__Excerpt provided__:
* * * * *

After five hours of playing sardines at 30,000 feet, the last thing you need
is a dose of Sharm arrivals hall multilevel queuing. Get through that bureaucratic
nightmare, grab your dive bag before it is completely destroyed by the carousel,
and step outside into the warm night air.
A quick, good-natured haggle with the Bedouin taxi driver, a moment of anxiety as you watch your luggage being lashed on with a length of old electrical wire and you are en route to Dahab, with a smug backward glance as the traditional diver-herding starts in earnest outside the airport doors. An hour later and you are on the beach. While many dive holiday destinations get that amorphous look, Dahab retains an atmosphere all of its own. Be it the influence of the Bedouin, who have always come here to fish and pick dates, or the hippies who first colonized this lovely spot in the Seventies, there really is nowhere quite like it.
Perched on the side of the Gulf of Aqaba, the reefs shelve steeply down straight from the shore, and in places you can step right from the beach into water hundreds of metres deep. At the beginning of the Nineties there was still only one dive centre here, though that number has now grown enormously. It does, though, mean that the reefs have not had to withstand the sustained long-term diver pressure common to many other places in the Red Sea.
Spread around a long curving bay, Dahab consists of a string of cafés, Bedouin-style camps, small hotels, dive centres and restaurants. The resort has
an enormous selection of accommodation and it is still possible to get a basic double room in a Bedouin camp for ten Egyptian pounds a night, which is less than £2. Tempted as I was by the huts at £2.50, I decided to go ‘upmarket’ and settled on a double room opening on to the beach at the quiet, southern end of town for a modest £5 a night.
Next morning, and it’s time to find a dive operator. In fewer than ten years Dahab has gone from having one dive centre (Inmo Divers) to more than 30, and with this much competition its not hard to strike a good deal. When the place is full (which is rare) you pay the standard price but, more usually, negotiation is the key, particularly if you are going to be doing lots of diving or there is a group of you.
All of the diving in Dahab is shore-based, so it is a case of piling the gear into the back of a pick-up truck or Jeep and jumping in after it. For those sites which are harder to get to, you simply swap the pick-up for a camel.
If you want to be in control of your dive programme, choose a dive centre which isn’t too busy so that you’ll be diving with a small group. Without boat schedules to fit in with, the dive centres are generally very happy to work around your wants. To enjoy all that the area has to offer, some days it’s worth doing just one dive and then relaxing Dahabi-style, sprawled out on Bedouin rugs with a bubble pipe in one hand, playing backgammon, eating chocolate pancakes and being cajoled by the Bedouin girls into letting them make you cotton bracelets.
There is a huge choice of dive sites around Dahab and they vary enormously in both marine life and architecture.

* * * * *

__Given instruction 1__:
Answer these questions from the Dahab diving piece:
(a) How many dive centers did Dahab have at the beginning of the Nineties?
(b) How much does the writer pay per night for the double room opening on to the beach?
(c) What replaces the pick-up truck for dive sites that are harder to get to?
The Dahab diving piece and the entries that follow it are unrelated material.

__The data__:
* * * * *

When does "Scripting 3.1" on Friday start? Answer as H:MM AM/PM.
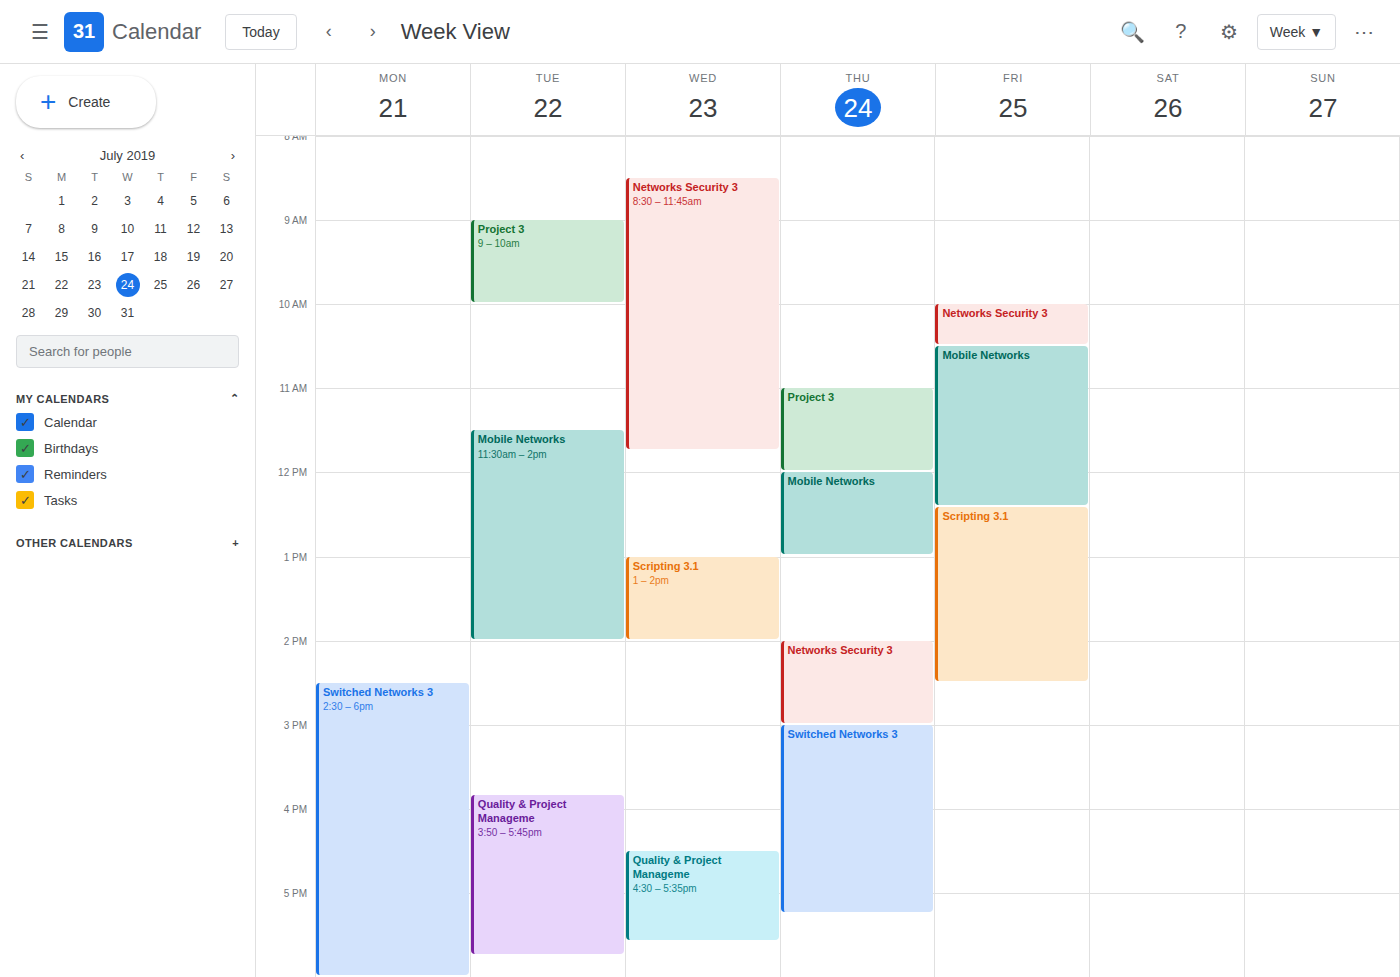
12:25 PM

* * * * *

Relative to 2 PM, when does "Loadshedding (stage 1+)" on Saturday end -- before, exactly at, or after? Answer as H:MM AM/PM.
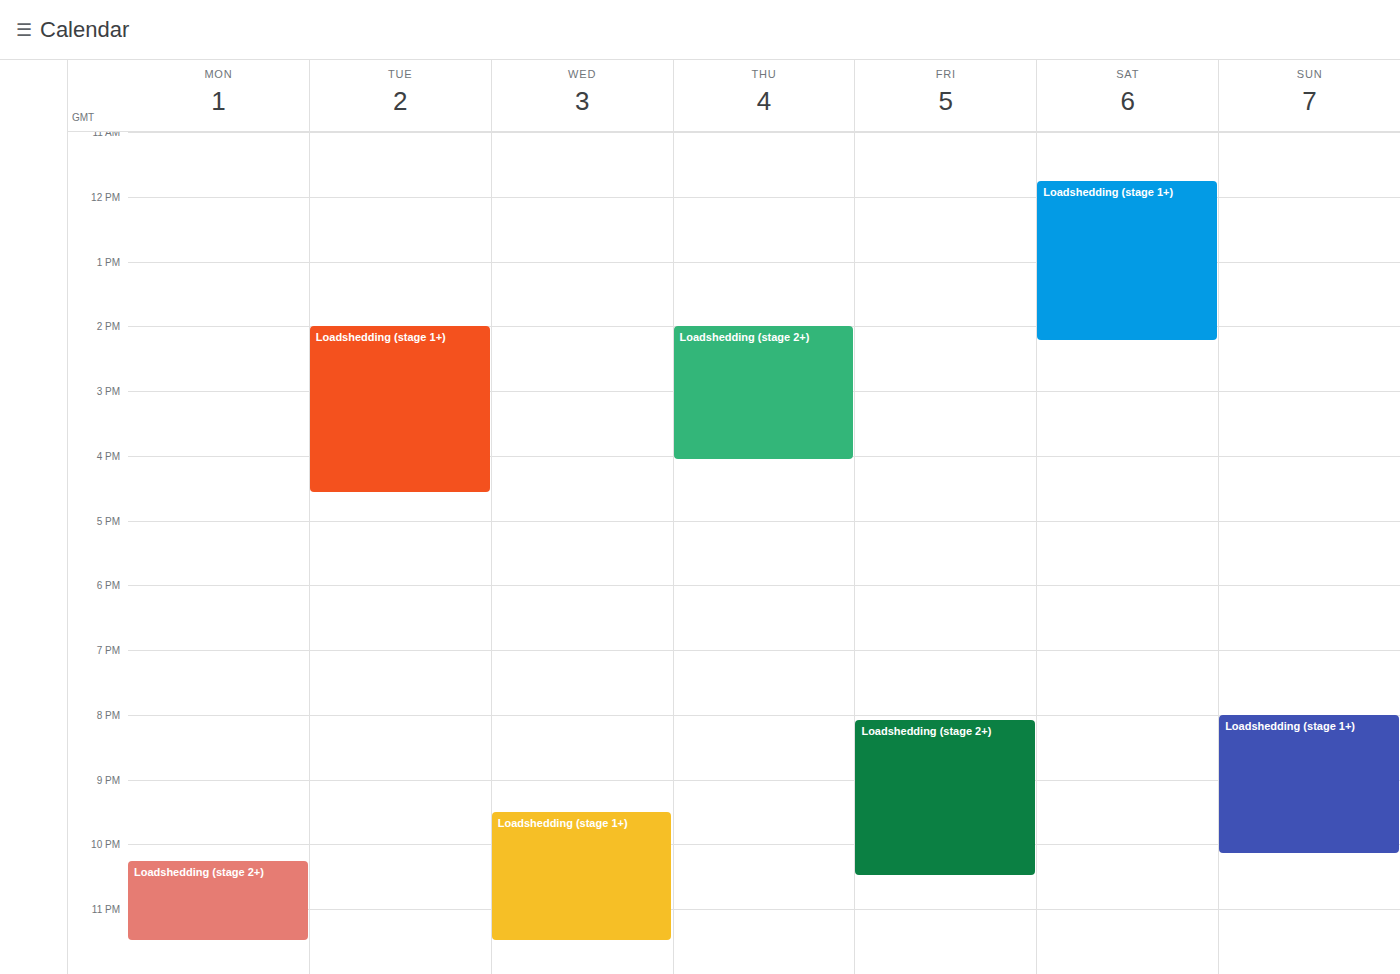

* * * * *

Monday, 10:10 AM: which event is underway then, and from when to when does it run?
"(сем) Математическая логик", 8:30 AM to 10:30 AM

* * * * *

__Given instruction 2__:
Turn the stretch of the entries from the line that contains "Monday, 10:10 AM: which" through the line that contains "to 10:30 AM" into a numbered list, leaving out any blank lines.

__Final result 1__:
(a) One.
(b) £5 a night.
(c) A camel.

__Final result 2__:
1. Monday, 10:10 AM: which event is underway then, and from when to when does it run?
2. "(сем) Математическая логик", 8:30 AM to 10:30 AM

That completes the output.